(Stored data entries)

Start of Block

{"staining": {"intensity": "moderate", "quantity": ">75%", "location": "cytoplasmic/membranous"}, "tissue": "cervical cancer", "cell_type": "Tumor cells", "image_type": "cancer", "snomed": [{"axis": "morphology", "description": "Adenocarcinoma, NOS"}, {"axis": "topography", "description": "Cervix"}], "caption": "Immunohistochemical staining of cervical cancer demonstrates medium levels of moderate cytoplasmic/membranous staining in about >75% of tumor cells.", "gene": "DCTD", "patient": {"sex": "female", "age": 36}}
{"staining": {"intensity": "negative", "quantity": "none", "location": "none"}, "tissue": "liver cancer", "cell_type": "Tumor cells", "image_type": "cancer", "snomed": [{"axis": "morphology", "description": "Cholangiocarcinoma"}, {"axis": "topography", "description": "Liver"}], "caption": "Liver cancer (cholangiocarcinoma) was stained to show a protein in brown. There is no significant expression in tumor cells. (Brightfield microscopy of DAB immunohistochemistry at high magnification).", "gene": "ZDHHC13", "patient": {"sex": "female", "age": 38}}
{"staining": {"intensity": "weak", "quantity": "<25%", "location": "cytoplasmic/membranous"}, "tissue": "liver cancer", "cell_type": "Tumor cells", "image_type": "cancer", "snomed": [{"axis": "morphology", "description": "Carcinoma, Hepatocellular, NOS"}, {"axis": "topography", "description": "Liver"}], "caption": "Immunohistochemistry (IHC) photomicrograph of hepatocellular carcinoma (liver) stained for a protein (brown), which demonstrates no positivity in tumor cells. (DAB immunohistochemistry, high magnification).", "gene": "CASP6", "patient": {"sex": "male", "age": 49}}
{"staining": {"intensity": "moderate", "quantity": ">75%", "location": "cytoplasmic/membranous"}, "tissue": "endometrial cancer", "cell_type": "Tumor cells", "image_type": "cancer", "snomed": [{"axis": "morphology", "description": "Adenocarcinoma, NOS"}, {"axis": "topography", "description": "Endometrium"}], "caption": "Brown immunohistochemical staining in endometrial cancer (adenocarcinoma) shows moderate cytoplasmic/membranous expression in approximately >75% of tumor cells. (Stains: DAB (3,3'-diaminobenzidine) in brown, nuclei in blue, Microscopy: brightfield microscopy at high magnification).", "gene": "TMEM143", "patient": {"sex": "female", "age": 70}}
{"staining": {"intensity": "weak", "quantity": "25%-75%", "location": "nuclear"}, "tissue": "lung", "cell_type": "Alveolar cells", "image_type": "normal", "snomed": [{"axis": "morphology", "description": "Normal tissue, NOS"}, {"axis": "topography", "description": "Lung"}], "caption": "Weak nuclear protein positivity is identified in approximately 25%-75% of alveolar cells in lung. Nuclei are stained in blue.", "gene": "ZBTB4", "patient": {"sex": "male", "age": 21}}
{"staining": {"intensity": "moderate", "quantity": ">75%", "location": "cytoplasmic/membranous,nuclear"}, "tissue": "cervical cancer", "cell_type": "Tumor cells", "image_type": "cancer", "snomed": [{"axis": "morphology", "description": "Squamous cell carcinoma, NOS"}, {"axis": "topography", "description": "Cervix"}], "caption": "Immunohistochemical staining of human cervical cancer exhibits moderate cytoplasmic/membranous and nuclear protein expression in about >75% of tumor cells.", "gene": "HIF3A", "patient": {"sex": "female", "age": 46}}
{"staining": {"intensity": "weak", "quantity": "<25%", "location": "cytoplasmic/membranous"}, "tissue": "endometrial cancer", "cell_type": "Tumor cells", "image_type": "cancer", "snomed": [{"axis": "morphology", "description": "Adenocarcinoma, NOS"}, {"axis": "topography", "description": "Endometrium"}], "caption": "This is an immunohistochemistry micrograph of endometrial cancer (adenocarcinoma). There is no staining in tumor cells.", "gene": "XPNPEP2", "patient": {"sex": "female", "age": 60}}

End of Block

#### [What you should do]
Please copy the data above in its entirety, exactly as written.

#### [Your response]
{"staining": {"intensity": "moderate", "quantity": ">75%", "location": "cytoplasmic/membranous"}, "tissue": "cervical cancer", "cell_type": "Tumor cells", "image_type": "cancer", "snomed": [{"axis": "morphology", "description": "Adenocarcinoma, NOS"}, {"axis": "topography", "description": "Cervix"}], "caption": "Immunohistochemical staining of cervical cancer demonstrates medium levels of moderate cytoplasmic/membranous staining in about >75% of tumor cells.", "gene": "DCTD", "patient": {"sex": "female", "age": 36}}
{"staining": {"intensity": "negative", "quantity": "none", "location": "none"}, "tissue": "liver cancer", "cell_type": "Tumor cells", "image_type": "cancer", "snomed": [{"axis": "morphology", "description": "Cholangiocarcinoma"}, {"axis": "topography", "description": "Liver"}], "caption": "Liver cancer (cholangiocarcinoma) was stained to show a protein in brown. There is no significant expression in tumor cells. (Brightfield microscopy of DAB immunohistochemistry at high magnification).", "gene": "ZDHHC13", "patient": {"sex": "female", "age": 38}}
{"staining": {"intensity": "weak", "quantity": "<25%", "location": "cytoplasmic/membranous"}, "tissue": "liver cancer", "cell_type": "Tumor cells", "image_type": "cancer", "snomed": [{"axis": "morphology", "description": "Carcinoma, Hepatocellular, NOS"}, {"axis": "topography", "description": "Liver"}], "caption": "Immunohistochemistry (IHC) photomicrograph of hepatocellular carcinoma (liver) stained for a protein (brown), which demonstrates no positivity in tumor cells. (DAB immunohistochemistry, high magnification).", "gene": "CASP6", "patient": {"sex": "male", "age": 49}}
{"staining": {"intensity": "moderate", "quantity": ">75%", "location": "cytoplasmic/membranous"}, "tissue": "endometrial cancer", "cell_type": "Tumor cells", "image_type": "cancer", "snomed": [{"axis": "morphology", "description": "Adenocarcinoma, NOS"}, {"axis": "topography", "description": "Endometrium"}], "caption": "Brown immunohistochemical staining in endometrial cancer (adenocarcinoma) shows moderate cytoplasmic/membranous expression in approximately >75% of tumor cells. (Stains: DAB (3,3'-diaminobenzidine) in brown, nuclei in blue, Microscopy: brightfield microscopy at high magnification).", "gene": "TMEM143", "patient": {"sex": "female", "age": 70}}
{"staining": {"intensity": "weak", "quantity": "25%-75%", "location": "nuclear"}, "tissue": "lung", "cell_type": "Alveolar cells", "image_type": "normal", "snomed": [{"axis": "morphology", "description": "Normal tissue, NOS"}, {"axis": "topography", "description": "Lung"}], "caption": "Weak nuclear protein positivity is identified in approximately 25%-75% of alveolar cells in lung. Nuclei are stained in blue.", "gene": "ZBTB4", "patient": {"sex": "male", "age": 21}}
{"staining": {"intensity": "moderate", "quantity": ">75%", "location": "cytoplasmic/membranous,nuclear"}, "tissue": "cervical cancer", "cell_type": "Tumor cells", "image_type": "cancer", "snomed": [{"axis": "morphology", "description": "Squamous cell carcinoma, NOS"}, {"axis": "topography", "description": "Cervix"}], "caption": "Immunohistochemical staining of human cervical cancer exhibits moderate cytoplasmic/membranous and nuclear protein expression in about >75% of tumor cells.", "gene": "HIF3A", "patient": {"sex": "female", "age": 46}}
{"staining": {"intensity": "weak", "quantity": "<25%", "location": "cytoplasmic/membranous"}, "tissue": "endometrial cancer", "cell_type": "Tumor cells", "image_type": "cancer", "snomed": [{"axis": "morphology", "description": "Adenocarcinoma, NOS"}, {"axis": "topography", "description": "Endometrium"}], "caption": "This is an immunohistochemistry micrograph of endometrial cancer (adenocarcinoma). There is no staining in tumor cells.", "gene": "XPNPEP2", "patient": {"sex": "female", "age": 60}}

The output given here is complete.